画面上部の「共有」あるいは「セマンティックモデルを共有する」を押下して共有を行います。また、共有するユーザーに対して必要な権限を選択することができます。
アクセス許可の管理・設定
セマンティックモデルに対するアクセス許可の管理や設定は、「ファイル」>「アクセス許可の管理」あるいは「設定」を押下します。
データモデル編集の画面構成と各種要素
リレーションシップやメジャーなど実際にデータモデルを編集しセマンティックモデルを作成するには、データモデルの編集画面に遷移する必要があります。
データモデルの編集画面への遷移
「データモデルを開く」を押下することで、データモデルの編集画面に遷移します。
閲覧と編集の切り替え
データモデルを開いた時は、画面右上は「表示中」となっており、セマンティックモデルに対して閲覧のみが可能な状態となっており、データモデルを編集することができません。
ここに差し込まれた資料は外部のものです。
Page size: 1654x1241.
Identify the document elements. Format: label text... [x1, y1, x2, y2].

データモデルの編集を行う場合は、「表示中」を「編集」に切り替える必要があります。
テーブル位置の移動
テーブルの配置場所を変更することで、セマンティックモデル全体のデータモデルを見やすくすることができます。
下図の赤枠部分をドラッグすることで、テーブルの位置を変更することが可能です。
カラム名の変更と説明
特定のカラムを選択すると、カラムのプロパティが表示されます。プロパティでは、カラム名の変更やカラムに対する説明を加えることが可能です。
例えば、カラムに説明を加えることで、データの意味や使用方法についてBIユーザーとの理解が統一され、BIユーザーはデータの中身を理解したうえでデータの可視化を行うことができます。
データ型の変更
カラムのデータ型の変更も行うことができます。
メジャーの作成
DAXを用いて計算値を算出することでメジャーを作成できます。
特定のテーブルを選択した上で、新しいメジャーを作成することで、そのテーブルの配下にメジャーが配置されます。プロパティのホームテーブルからも、そのメジャーがどのテーブルに配置されているのかも確認できます。
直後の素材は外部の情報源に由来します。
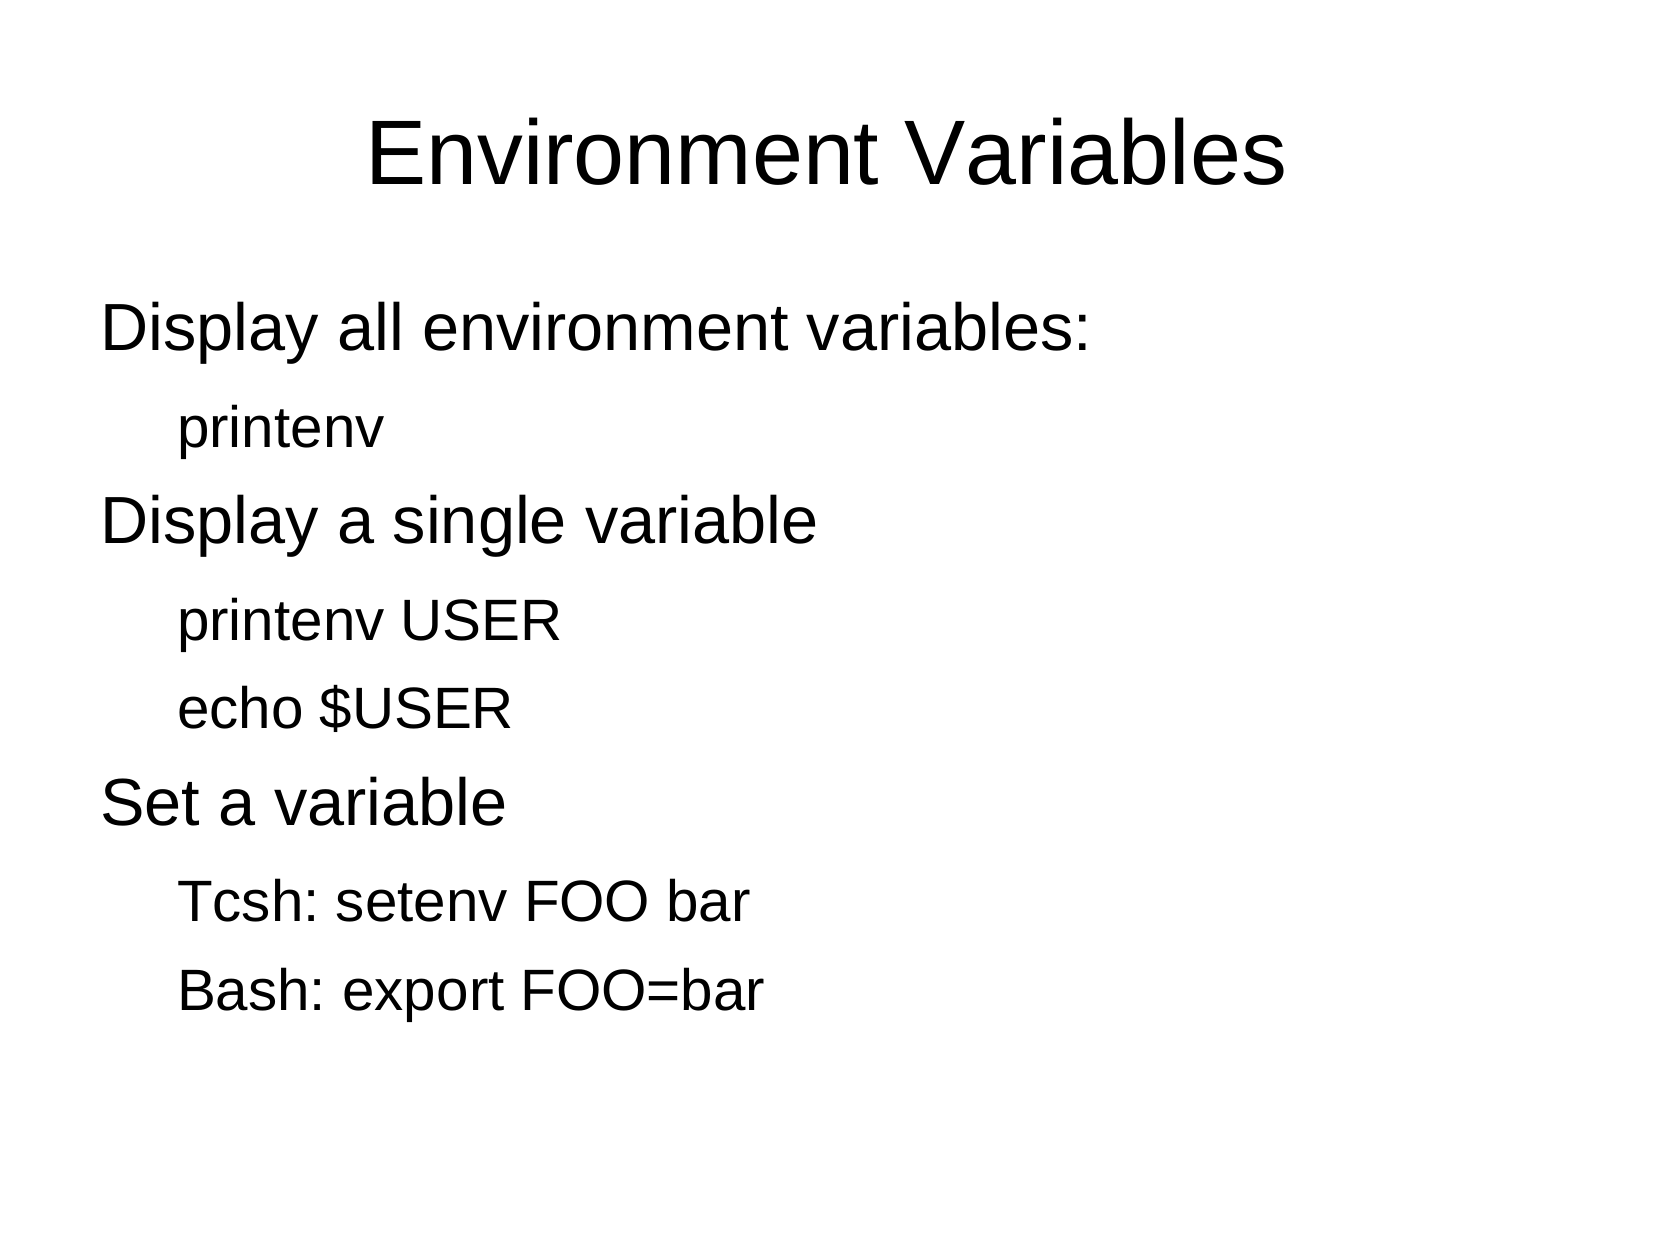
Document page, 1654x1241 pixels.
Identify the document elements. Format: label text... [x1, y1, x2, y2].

list Display all environment variables: printenv Display a single variable printenv USER echo $USER Set a variable Tcsh: setenv FOO bar Bash: export FOO=bar [82, 290, 1571, 1109]
title Environment Variables [82, 49, 1571, 257]
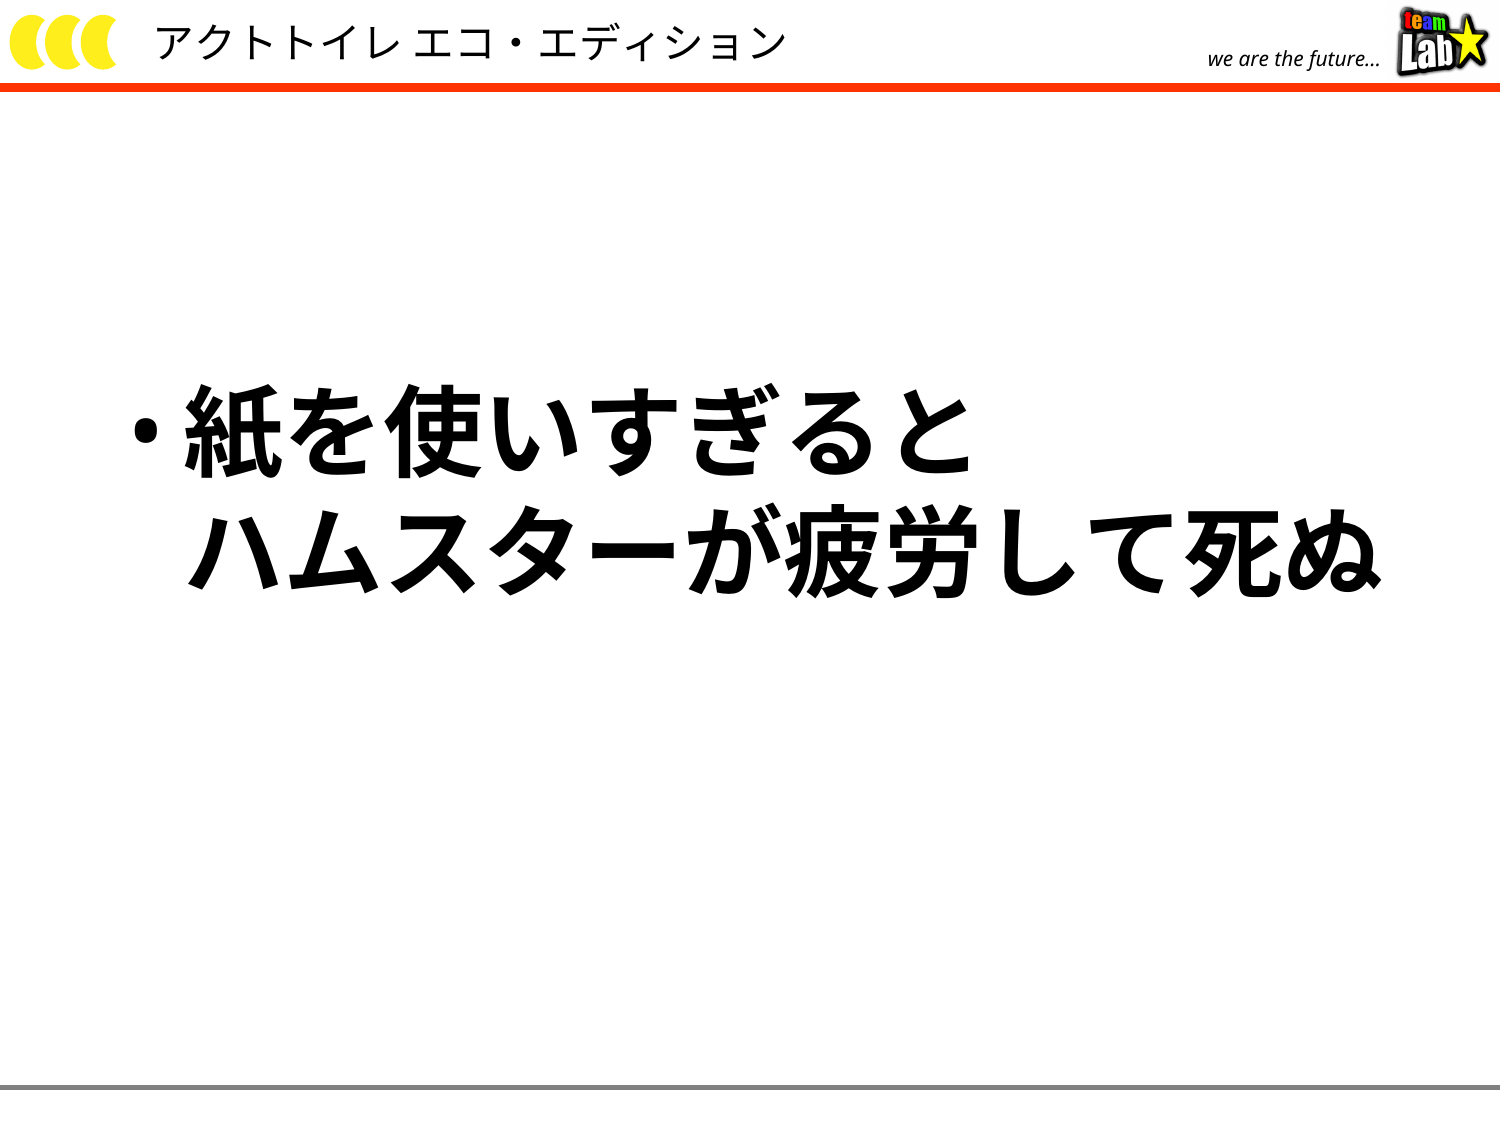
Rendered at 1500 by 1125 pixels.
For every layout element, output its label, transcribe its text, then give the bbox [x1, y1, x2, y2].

また、メジャー自体にも説明を加えることができ、どのような計算を行っているかなどを記載することで、BIユーザーとの認識齟齬を無くすことができます。
リレーションシップの作成
リレーションシップを作成するには、あるテーブルの列を他のテーブルの列にドラッグします。
ドラッグ後にカーディナリティなどを定義し、「保存」を押下することでリレーションシップを作成できます。
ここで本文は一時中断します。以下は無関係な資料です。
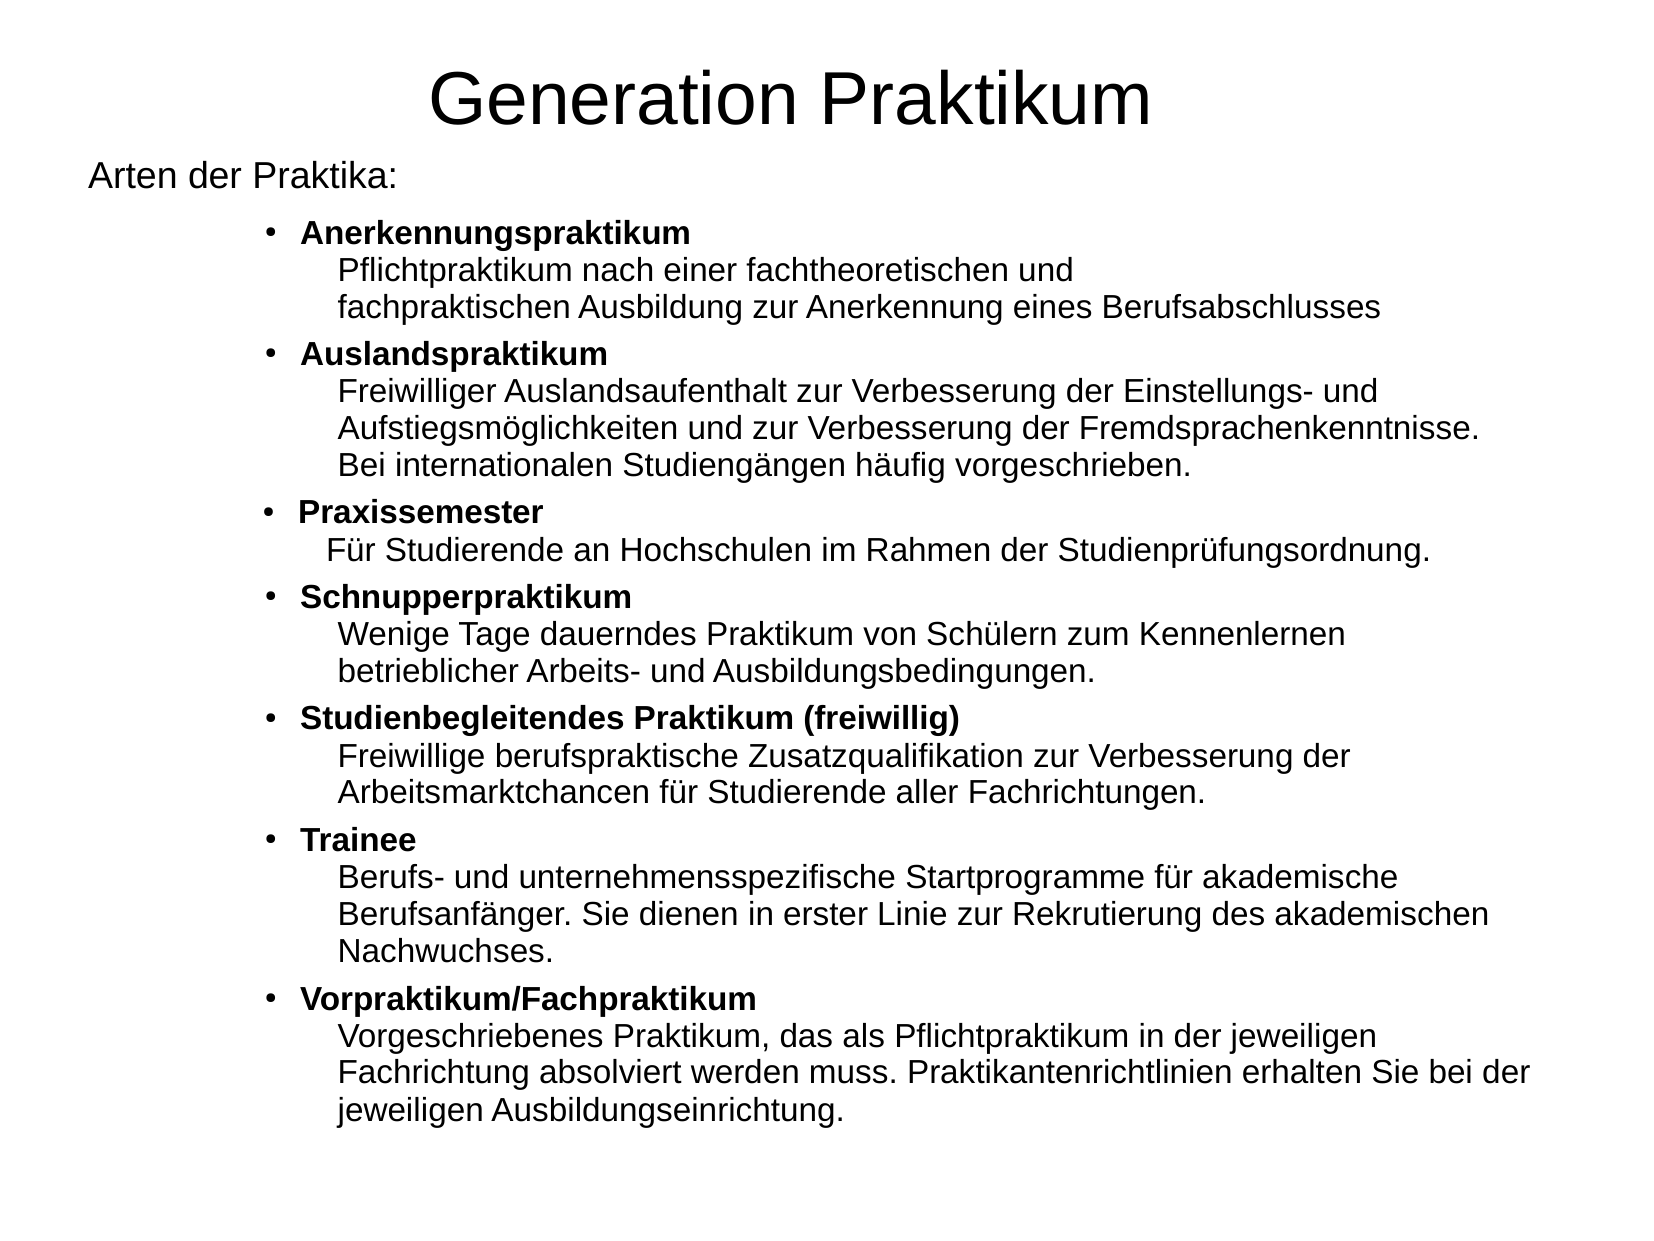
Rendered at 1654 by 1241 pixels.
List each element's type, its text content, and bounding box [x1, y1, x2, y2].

text_box Arten der Praktika: [73, 147, 414, 205]
text_box Generation Praktikum [413, 48, 1270, 148]
text_box Anerkennungspraktikum Pflichtpraktikum nach einer fachtheoretischen und fachpraktischen Ausbildung zur Anerkennung eines Berufsabschlusses Auslandspraktikum Freiwilliger Auslandsaufenthalt zur Verbesserung der Einstellungs- und Aufstiegsmöglichkeiten und zur Verbesserung der Fremdsprachenkenntnisse. Bei internationalen Studiengängen häufig vorgeschrieben. Praxissemester Für Studierende an Hochschulen im Rahmen der Studienprüfungsordnung. Schnupperpraktikum Wenige Tage dauerndes Praktikum von Schülern zum Kennenlernen betrieblicher Arbeits- und Ausbildungsbedingungen. Studienbegleitendes Praktikum (freiwillig) Freiwillige berufspraktische Zusatzqualifikation zur Verbesserung der Arbeitsmarktchancen für Studierende aller Fachrichtungen. Trainee Berufs- und unternehmensspezifische Startprogramme für akademische Berufsanfänger. Sie dienen in erster Linie zur Rekrutierung des akademischen Nachwuchses. Vorpraktikum/Fachpraktikum Vorgeschriebenes Praktikum, das als Pflichtpraktikum in der jeweiligen Fachrichtung absolviert werden muss. Praktikantenrichtlinien erhalten Sie bei der jeweiligen Ausbildungseinrichtung. [177, 206, 1557, 1149]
作成後は下図のようになります。作成後にカーディナリティ等の変更も可能です。
リレーションシップの管理
「リレーションシップの管理」を押下すると、セマンティックモデル全体のリレーションシップを表示し、編集や削除等を行うことができます。
また、リレーションシップの新規作成も可能です。
テーブルの編集
「テーブルの編集」を押下することで、セマンティックモデルを構成するテーブルの追加あるいは削除を行うことができます。
まとめ
本記事では、セマンティックモデルの意味や役割に加え、Microsoft Fabricでのセマンティックモデルアイテムの基本的な操作方法を紹介しました。
「セマンティックモデルが分からない方」や「Microsoft Fabricでのセマンティックモデルアイテムの操作が分からない方」の参考になれば幸いです。